> **What this task involves**:
Tally the lines in the records below that contain the string "납부액과", and give only that number.

▶

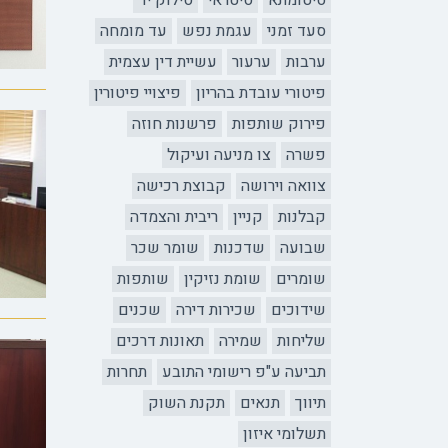
סיטומתא
סיטראי
סילוק יד
סעד זמני
עגמת נפש
עד מומחה
ערבות
ערעור
עשיית דין עצמית
פיטורי עובדת בהריון
פיצויי פיטורין
פירוק שותפות
פרשנות חוזה
פשרה
צו מניעה ועיקול
צוואה וירושה
קבוצת רכישה
קבלנות
קניין
ריבית והצמדה
שבועה
שדכנות
שומר שכר
שומרים
שומת נזיקין
שותפות
שידוכים
שכירות דירה
שכנים
שליחות
שמירה
תאונות דרכים
תביעה ע"פ רישומי התובע
תחרות
תיווך
תנאים
תקנת השוק
תשלומי איזון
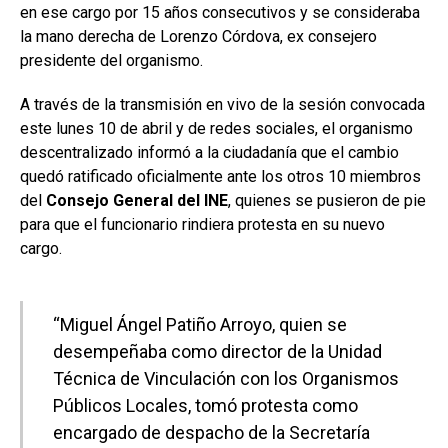
en ese cargo por 15 años consecutivos y se consideraba
la mano derecha de Lorenzo Córdova, ex consejero
presidente del organismo.
A través de la transmisión en vivo de la sesión convocada
este lunes 10 de abril y de redes sociales, el organismo
descentralizado informó a la ciudadanía que el cambio
quedó ratificado oficialmente ante los otros 10 miembros
del
Consejo General del INE
, quienes se pusieron de pie
para que el funcionario rindiera protesta en su nuevo
cargo.
“Miguel Ángel Patiño Arroyo, quien se
desempeñaba como director de la Unidad
Técnica de Vinculación con los Organismos
Públicos Locales, tomó protesta como
encargado de despacho de la Secretaría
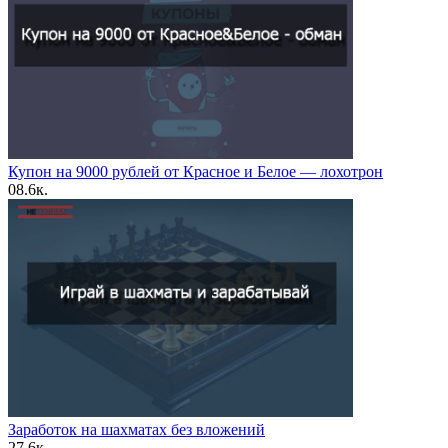
Купон на 9000 рублей от Красное и Белое — лохотрон
0
8.6к.
Заработок на шахматах без вложений
2
7.6к.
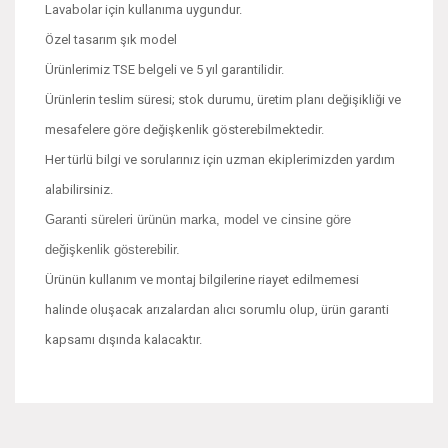
Lavabolar için kullanıma uygundur.
Özel tasarım şık model
Ürünlerimiz TSE belgeli ve 5 yıl garantilidir.
Ürünlerin teslim süresi; stok durumu, üretim planı değişikliği ve
mesafelere göre değişkenlik gösterebilmektedir.
Her türlü bilgi ve sorularınız için uzman ekiplerimizden yardım
alabilirsiniz.
Garanti süreleri ürünün marka, model ve cinsine göre
değişkenlik gösterebilir.
Ürünün kullanım ve montaj bilgilerine riayet edilmemesi
halinde oluşacak arızalardan alıcı sorumlu olup, ürün garanti
kapsamı dışında kalacaktır.
Bu ürünün fiyat bilgisi, resim, ürün açıklamalarında ve diğer
konularda yetersiz gördüğünüz noktaları öneri formunu
Bu ürüne ilk yorumu siz yapın!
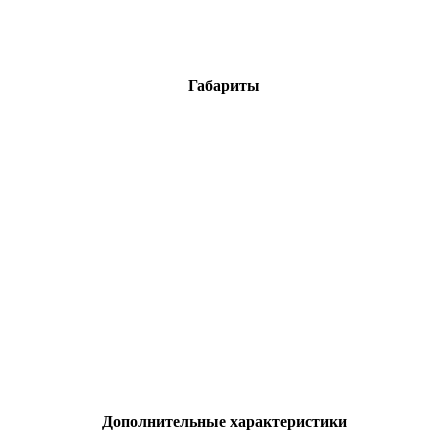
Габариты
Дополнительные характеристики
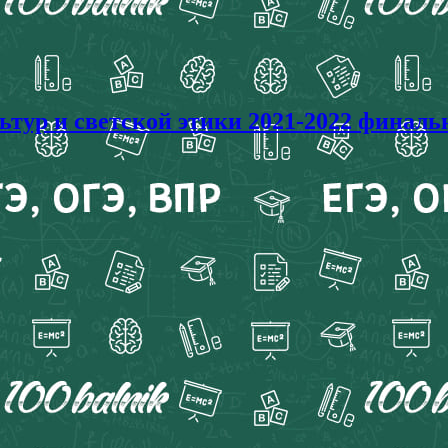
ур и светской этики 2021-2022 финальн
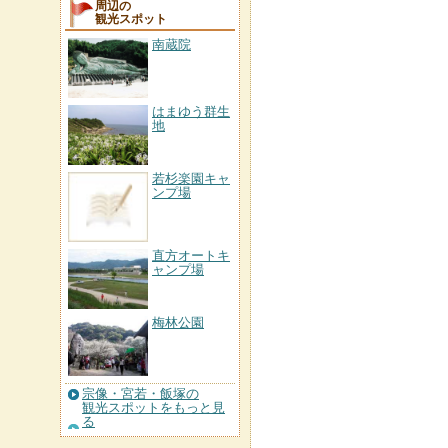
周辺の
観光スポット
南蔵院
はまゆう群生
地
若杉楽園キャ
ンプ場
直方オートキ
ャンプ場
梅林公園
宗像・宮若・飯塚の
観光スポットをもっと見
る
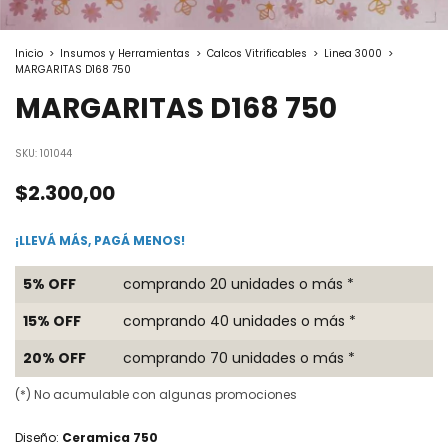
Inicio
>
Insumos y Herramientas
>
Calcos Vitrificables
>
Linea 3000
>
MARGARITAS D168 750
MARGARITAS D168 750
SKU:
101044
$2.300,00
¡LLEVÁ MÁS, PAGÁ MENOS!
5% OFF
comprando 20 unidades o más *
15% OFF
comprando 40 unidades o más *
20% OFF
comprando 70 unidades o más *
(*) No acumulable con algunas promociones
Diseño:
Ceramica 750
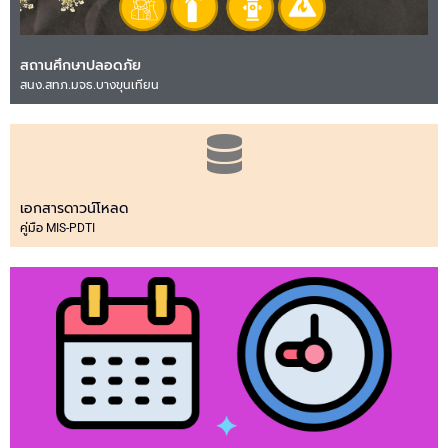
สถานศึกษาปลอดภัย
สนง.สทภ.มจธ.บางขุนเทียน
เอกสารดาวน์โหลด
คู่มือ MIS-PDTI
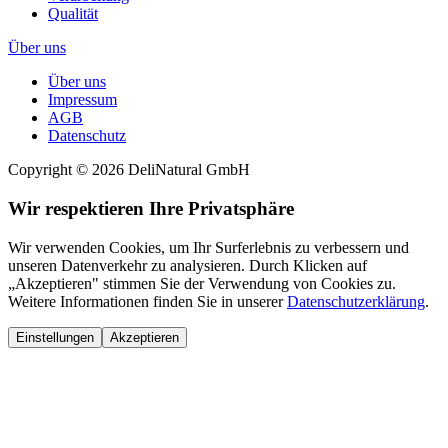
Qualität
Über uns
Über uns
Impressum
AGB
Datenschutz
Copyright © 2026 DeliNatural GmbH
Wir respektieren Ihre Privatsphäre
Wir verwenden Cookies, um Ihr Surferlebnis zu verbessern und
unseren Datenverkehr zu analysieren. Durch Klicken auf
„Akzeptieren" stimmen Sie der Verwendung von Cookies zu.
Weitere Informationen finden Sie in unserer
Datenschutzerklärung
.
Einstellungen
Akzeptieren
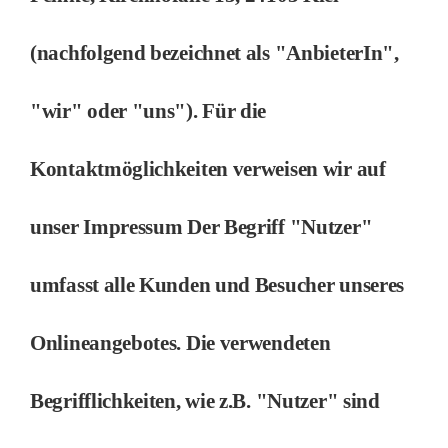
(nachfolgend bezeichnet als "AnbieterIn",
"wir" oder "uns"). Für die
Kontaktmöglichkeiten verweisen wir auf
unser Impressum Der Begriff "Nutzer"
umfasst alle Kunden und Besucher unseres
Onlineangebotes. Die verwendeten
Begrifflichkeiten, wie z.B. "Nutzer" sind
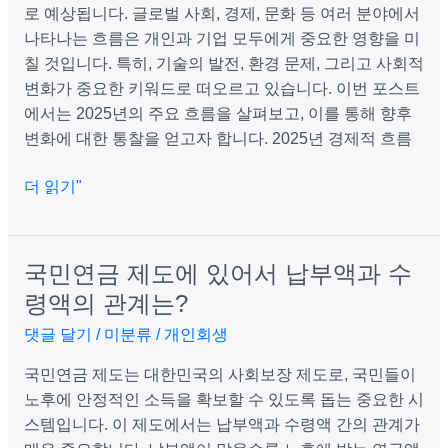
로 예상됩니다. 글로벌 사회, 경제, 문화 등 여러 분야에서
름
나타나는 흐름은 개인과 기업 모두에게 중요한 영향을 미
은
칠 것입니다. 특히, 기술의 발전, 환경 문제, 그리고 사회적
어
변화가 중요한 키워드로 떠오르고 있습니다. 이번 포스트
떨
에서는 2025년의 주요 흐름을 살펴보고, 이를 통해 향후
까?
변화에 대한 통찰을 얻고자 합니다. 2025년 경제적 흐름
더 읽기"
국민연금 제도에 있어서 납부액과 수
국
민
령액의 관계는?
연
댓글 달기
/
미분류
/
개인회생
금
제
국민연금 제도는 대한민국의 사회보장 제도로, 국민들이
도
노후에 안정적인 소득을 확보할 수 있도록 돕는 중요한 시
에
스템입니다. 이 제도에서는 납부액과 수령액 간의 관계가
있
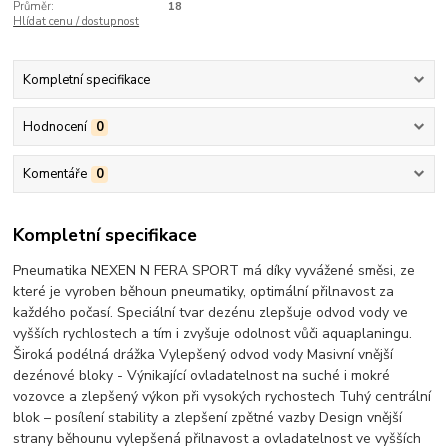
Průměr:
18
Hlídat cenu / dostupnost
Kompletní specifikace
Hodnocení
0
Komentáře
0
Kompletní specifikace
Pneumatika NEXEN N FERA SPORT má díky vyvážené směsi, ze
které je vyroben běhoun pneumatiky, optimální přilnavost za
každého počasí. Speciální tvar dezénu zlepšuje odvod vody ve
vyšších rychlostech a tím i zvyšuje odolnost vůči aquaplaningu.
Široká podélná drážka Vylepšený odvod vody Masivní vnější
dezénové bloky - Výnikající ovladatelnost na suché i mokré
vozovce a zlepšený výkon při vysokých rychostech Tuhý centrální
blok – posílení stability a zlepšení zpětné vazby Design vnější
strany běhounu vylepšená přilnavost a ovladatelnost ve vyšších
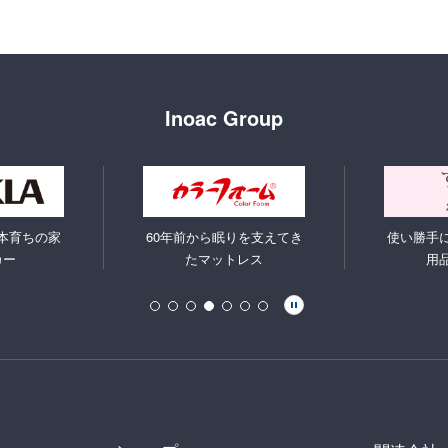
Inoac Group
本育ちの家
60年前から眠りを支えてき
使い勝手
カー
たマットレス
用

◀

> **Problem solution**:
2